With all of the other changes going on in your body, you’d think that maybe nature would lay off with the colds and stuffy noses during pregnancy. But in fact, changes to your immune system mean that colds and flus could even end up hitting you a little harder than usual.
At the same time, your usual ways of dealing with colds might be no-gos, as a number of over-the-counter-medications aren’t safe during pregnancy. The best way to avoid having to get rid of a cold or flu without your usual arsenal of medication is, of course, not to get sick at all, which is why all pregnant women are recommended to get their yearly flu vaccine. Unfortunately, nobody has come up with a vaccine for the common cold yet, so if you come down with a particularly aggressive case of the sniffles, you’re kind of on your own.
Over-the-counter cold medicine
Many cold medicines are not safe to take during pregnancy, for a variety of reasons.
In general, it’s important to talk to your doctor before taking any over-the-counter medication during your pregnancy. However, there are over-the-counter medications your healthcare provider is more likely to recommend, as they’re generally thought to be reasonably safe during pregnancy. Cold medications are often combination drugs, so it’s important to read labels and be extra cautious to confirm you have the correct version of a medication.
Acetaminophen: Unlike aspirin and ibuprofen, acetaminophen, the active ingredient in Tylenol, may be safe for you to consider in pregnancy. Talking to your provider can help you understand risks and benefits.

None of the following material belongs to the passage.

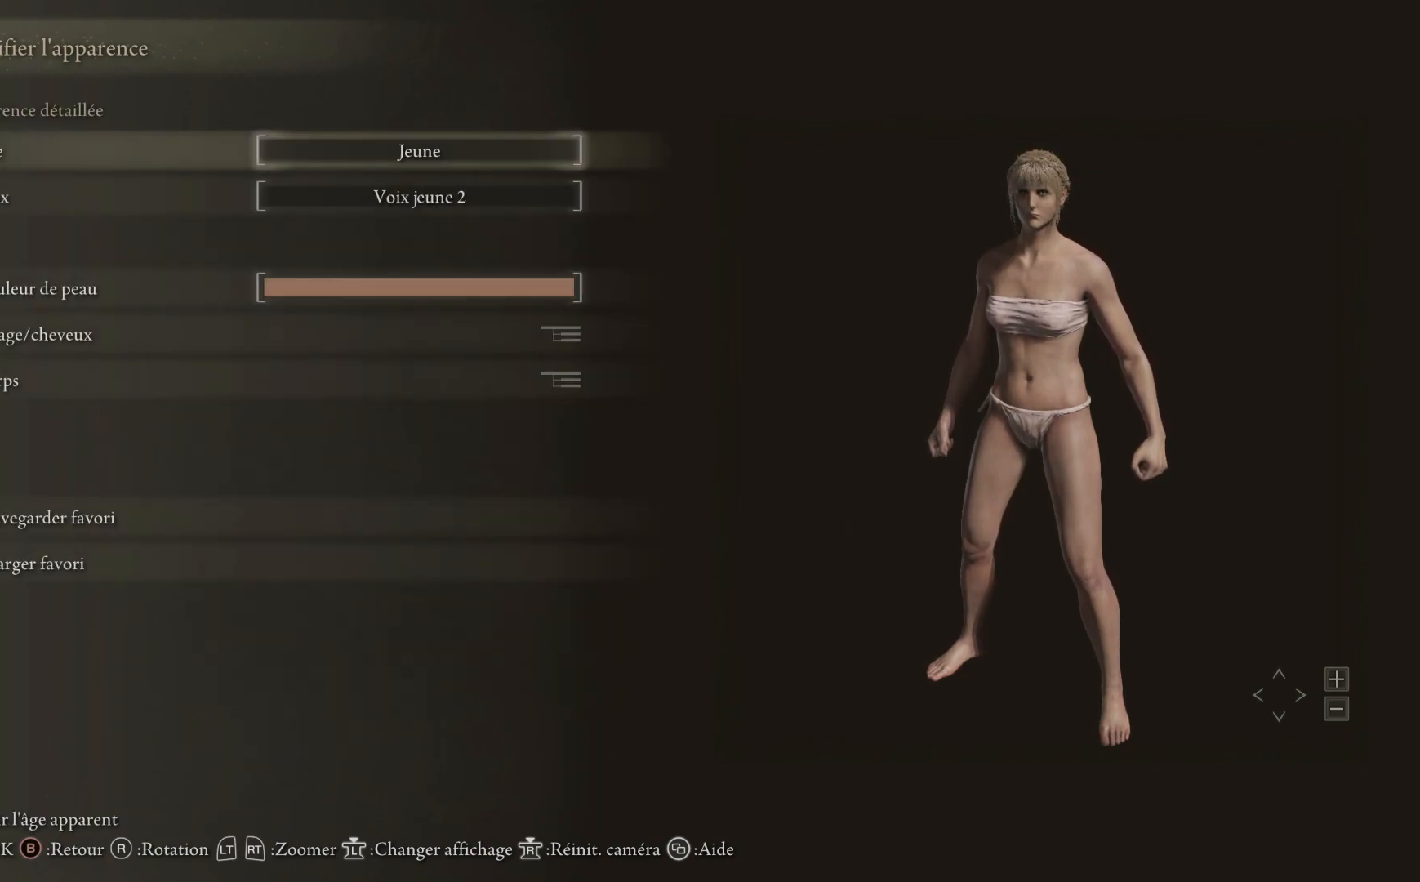
{"buttons": [], "left_stick": "center", "right_stick": "center", "events": []}
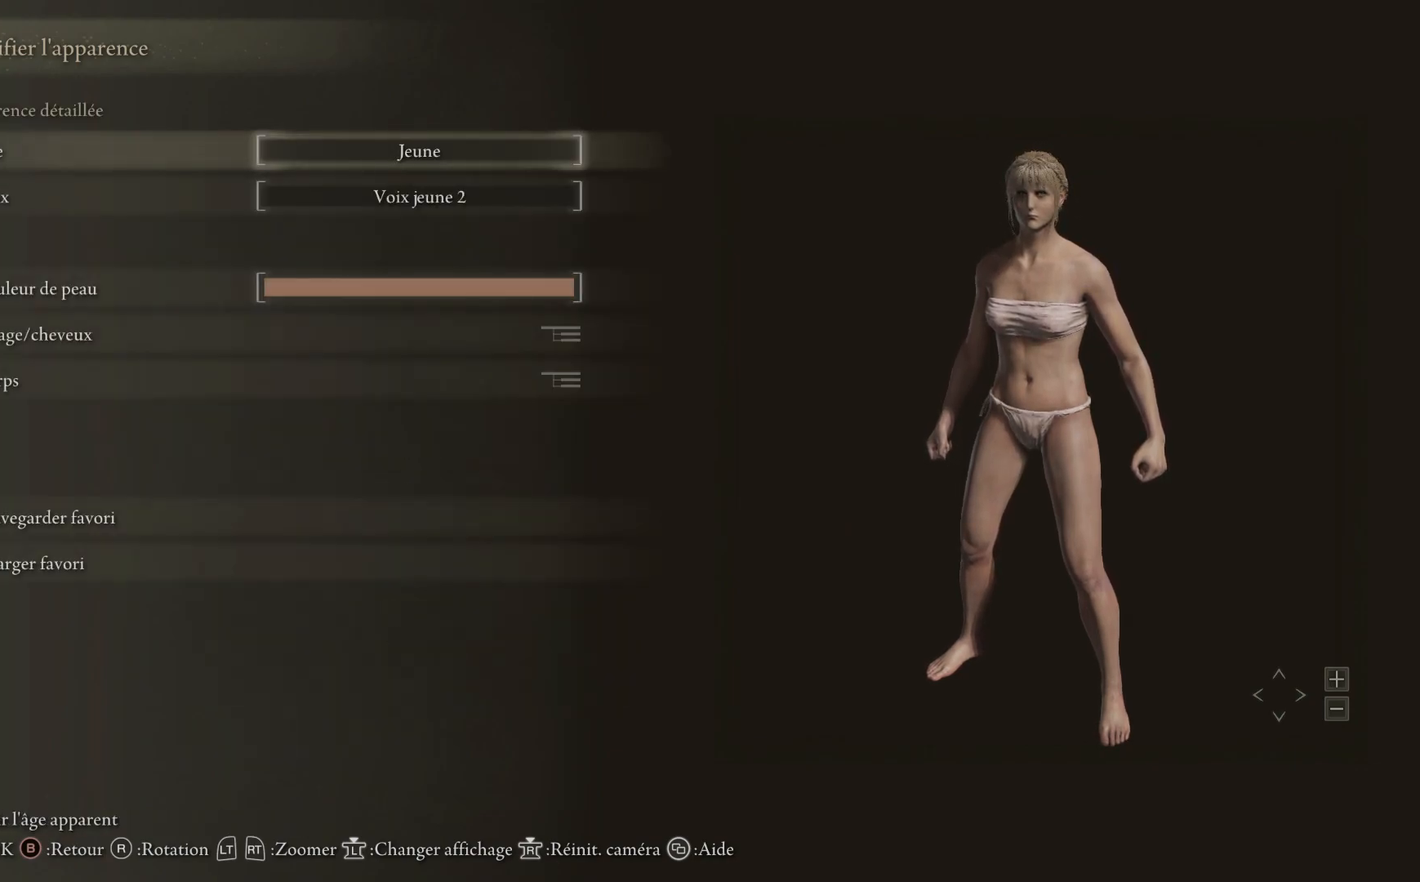
{"buttons": [], "left_stick": "center", "right_stick": "center", "events": [[33, "DPAD_DOWN", "down"], [167, "DPAD_DOWN", "up"]]}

- Mucinex: Various forms of Mucinex are popular for colds. All versions of Mucinex contain Guafenesin, which is generally not recommended in the first trimester. Your provider may recommend certain types of Mucinex in other trimesters based on your symptoms.
- Sudafed: Many colds cause congestion and sinus pain, and much like Mucinex, Sudafed may be safe to consider after the first trimester for people with normal blood pressure.
- Benadryl: For allergies and colds, Benadryl is generally considered safe in pregnancy – although it does cause significant drowsiness.
- Codeine and dextromethorphan: Codeine and dextromethorphan are both cough suppressants that can be recommended by your healthcare provider depending on the trimester.
- Natural remedies: Just like with drugs, it’s not a great idea to start herbal remedies and supplements without checking in with your healthcare provider. However, there are non-drug, non-herbal methods for getting a little relief from cold symptoms that are worth a shot. Using a humidifier, especially in your bedroom at night, can help relieve chest congestion, and gargling with hot salt water can help with a sore throat. Cough lozenges that do not contain medication can be soothing for a cough or throat pain. Honey is another remedy for cough and throat pain that’s easy and effective.
If your cold symptoms last longer than a few days, or get in the way of eating or sleeping, your healthcare provider will probably want to know. It’s always smart to speak with your healthcare provider before taking any medications during pregnancy.